→ **THE PROBLEM**:
Return the entries that follow exactly, with no images.
____ THE RECORDS
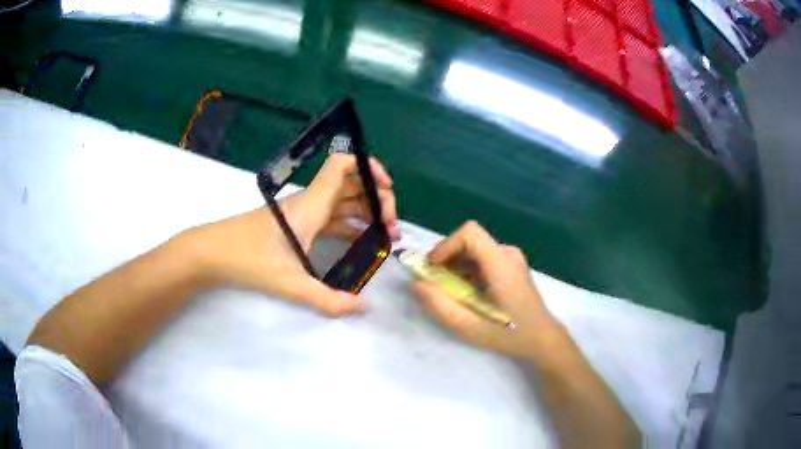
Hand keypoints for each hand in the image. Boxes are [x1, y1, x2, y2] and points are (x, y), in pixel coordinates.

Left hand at [177, 154, 397, 315]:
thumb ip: (328, 300)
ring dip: (366, 214)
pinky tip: (361, 242)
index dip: (369, 167)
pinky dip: (350, 225)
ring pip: (342, 203)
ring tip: (385, 236)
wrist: (213, 253)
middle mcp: (310, 203)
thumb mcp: (290, 284)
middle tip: (391, 227)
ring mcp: (303, 214)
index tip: (388, 188)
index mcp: (311, 205)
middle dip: (377, 199)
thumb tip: (364, 308)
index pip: (342, 166)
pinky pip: (330, 219)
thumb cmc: (248, 259)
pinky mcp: (296, 226)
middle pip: (351, 185)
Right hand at [412, 221, 565, 359]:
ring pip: (473, 250)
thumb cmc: (509, 335)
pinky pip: (481, 258)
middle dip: (446, 259)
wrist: (542, 339)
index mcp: (501, 263)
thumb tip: (416, 284)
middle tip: (436, 285)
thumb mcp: (470, 328)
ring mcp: (511, 258)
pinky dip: (467, 271)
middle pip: (468, 240)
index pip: (469, 233)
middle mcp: (507, 253)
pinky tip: (468, 293)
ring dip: (455, 266)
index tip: (433, 269)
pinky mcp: (511, 265)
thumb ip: (440, 306)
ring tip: (452, 293)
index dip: (446, 246)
________
→ **SOLUTION TO THE EXERCISE**:
Hand keypoints for each hand in the image. Boxes are [x1, y1, x2, y2] and points are (x, y), in pixel coordinates.

Left hand at [177, 154, 397, 315]:
thumb ip: (328, 300)
ring dip: (366, 214)
pinky tip: (361, 242)
index dip: (369, 167)
pinky dip: (350, 225)
ring pip: (342, 203)
ring tip: (385, 236)
wrist: (213, 253)
middle mcp: (310, 203)
thumb mcp: (290, 284)
middle tip: (391, 227)
ring mcp: (303, 214)
index tip: (388, 188)
index mcp: (311, 205)
middle dip: (377, 199)
thumb tip: (364, 308)
index pip: (342, 166)
pinky pip: (330, 219)
thumb cmc: (248, 259)
pinky mcp: (296, 226)
middle pip: (351, 185)
Right hand at [412, 221, 565, 359]:
ring pip: (473, 250)
thumb cmc: (509, 335)
pinky pip: (481, 258)
middle dip: (446, 259)
wrist: (542, 339)
index mcp: (501, 263)
thumb tip: (416, 284)
middle tip: (436, 285)
thumb mcp: (470, 328)
ring mcp: (511, 258)
pinky dip: (467, 271)
middle pip: (468, 240)
index pip: (469, 233)
middle mcp: (507, 253)
pinky tip: (468, 293)
ring dip: (455, 266)
index tip: (433, 269)
pinky mcp: (511, 265)
thumb ip: (440, 306)
ring tip: (452, 293)
index dip: (446, 246)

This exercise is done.